4.19 The length of time that someone's weight trajectory must be below the 'without-intervention' trajectory and still remain cost effective is reduced by the following 4 factors:
a higher initial weight loss
the person being older (for a given BMI group)
the person having a higher BMI (for a given age group)
a lower cost per head of the intervention.
4.20 In relation to age, the model implies that the recommendations will generate better value for money for people older than 50 – even if they only maintain a lower weight trajectory for 3 to 10 years. This is because older people will gain the health benefits sooner (not because older people lose more weight than younger people). Trials suggest average weight loss is similar for all ages and BMI groups. For people aged 20–39, weight loss may need to be maintained for up to 40 years before the intervention is worth undertaking.

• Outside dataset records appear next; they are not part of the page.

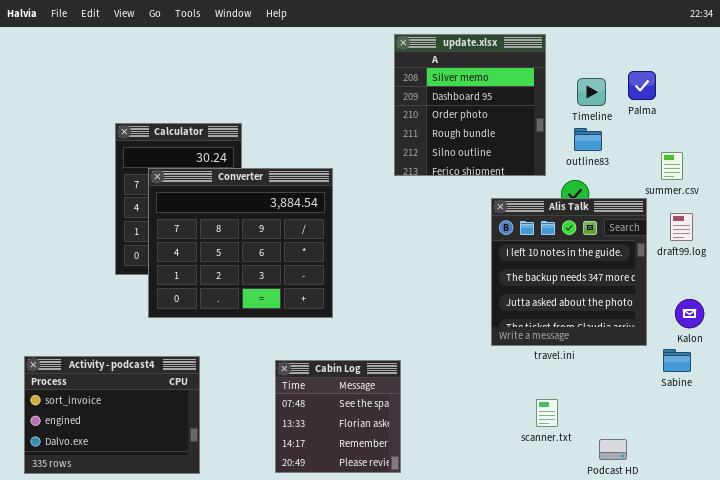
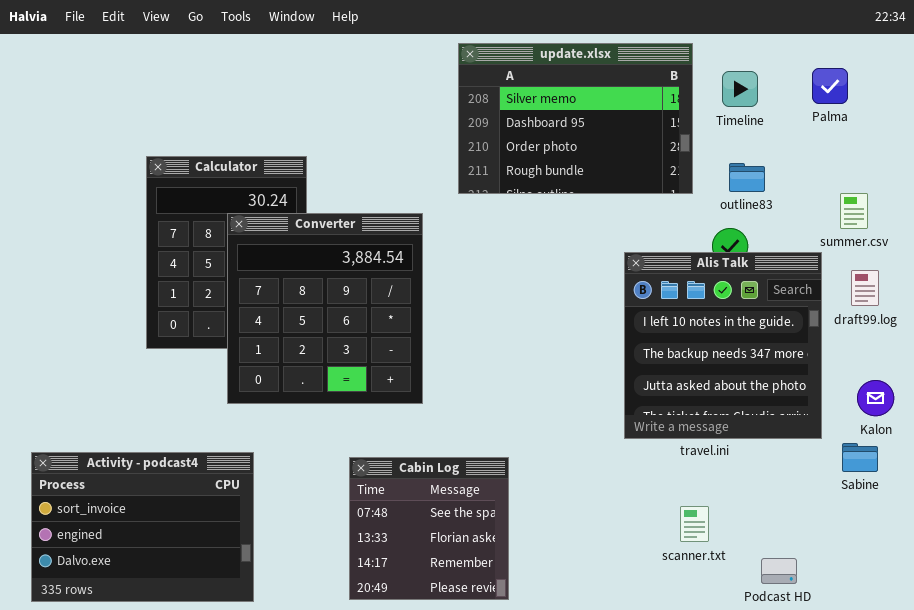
update.xlsx: [394,34,546,176] -> [458,43,693,194], resized
Palma: [628,71,656,100] -> [812,68,848,104], moved
Timeline: [577,78,606,106] -> [722,71,758,107], moved
Converter: [148,168,333,318] -> [227,213,423,404], resized

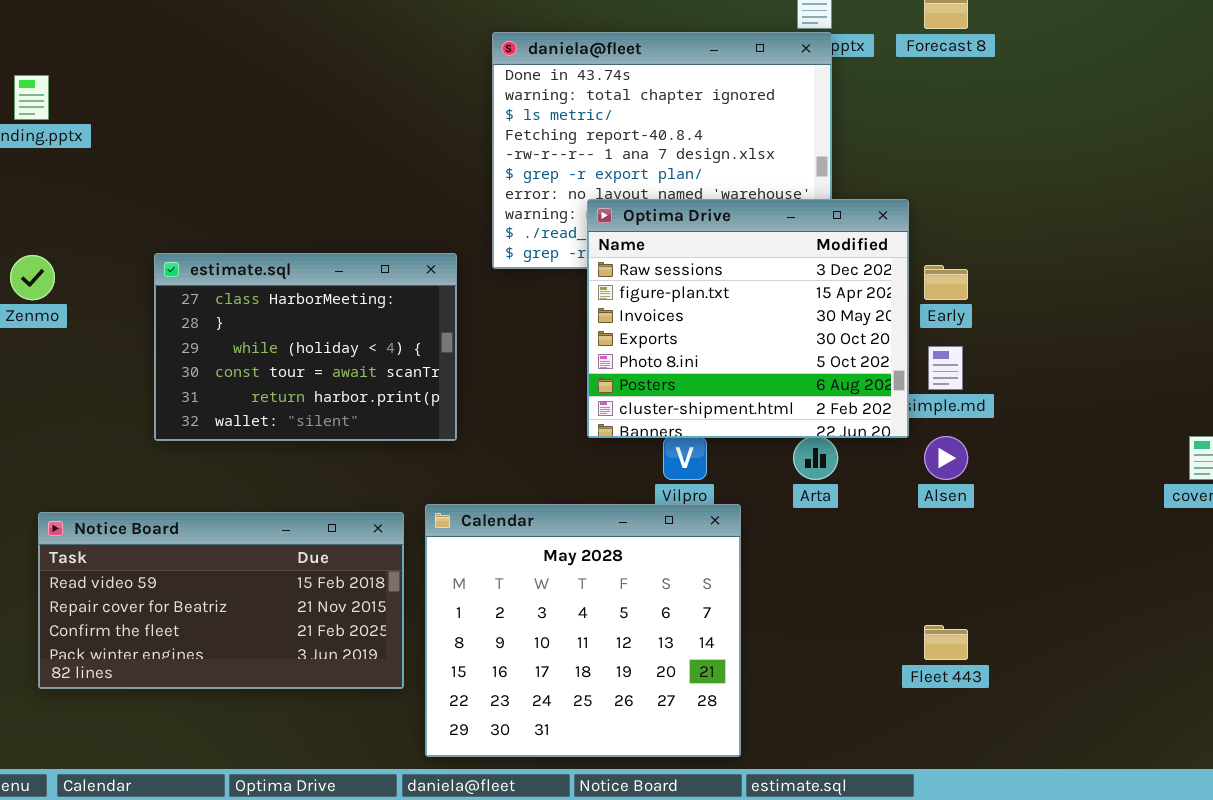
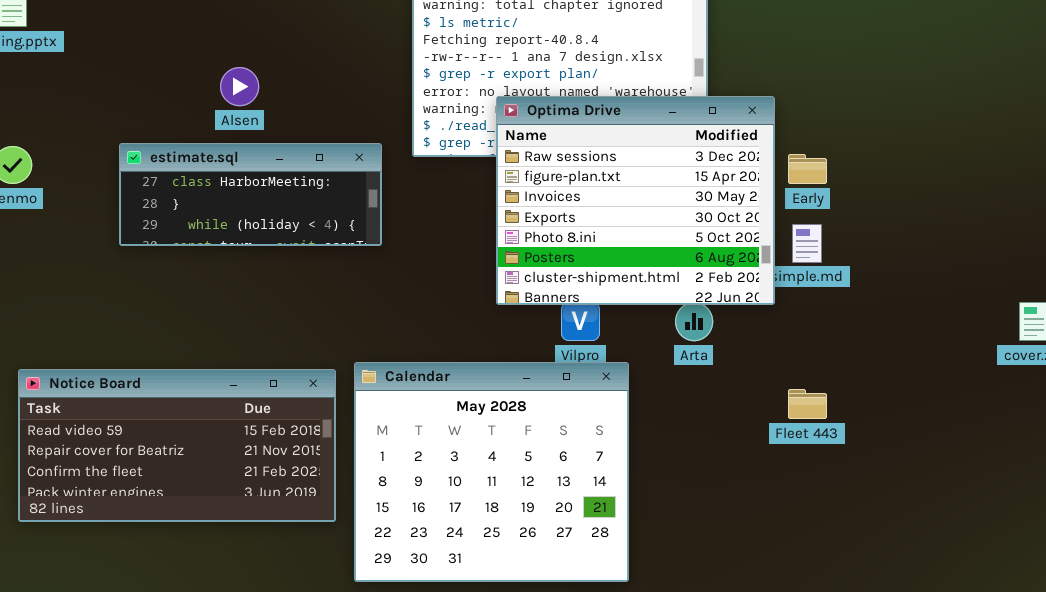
estimate.sql: [154,253,457,441] -> [119,143,382,246], resized
Alsen: [924,436,968,480] -> [220,67,259,106], moved
Fleet 443: [924,625,968,660] -> [788,389,827,419], moved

4.21 In relation to weight, the model implies that implementation of the recommendations will generate better value for money when used with adults who are obese (rather than overweight) (see adults who are overweight or obese). As a result, the PDG felt that people with a BMI between 30 and 40 kg/m2 should be made a priority for funded referrals to lifestyle weight management programmes. But members also agreed that people who are overweight (BMI 25 to 30 kg/m2) should not be excluded from funded referrals if there is enough capacity. There were insufficient data to make a judgement on this for people whose BMI is above 40 kg/m2.
4.22 The modelling data relate to population cohorts of a given age, sex and BMI category – not to every individual in each cohort, because weight loss and gain vary greatly between people in each cohort. Effective interventions for a particular cohort will usually be cost effective for people who have lost at least the average amount of weight, or who have regained weight at an average or slower than average rate.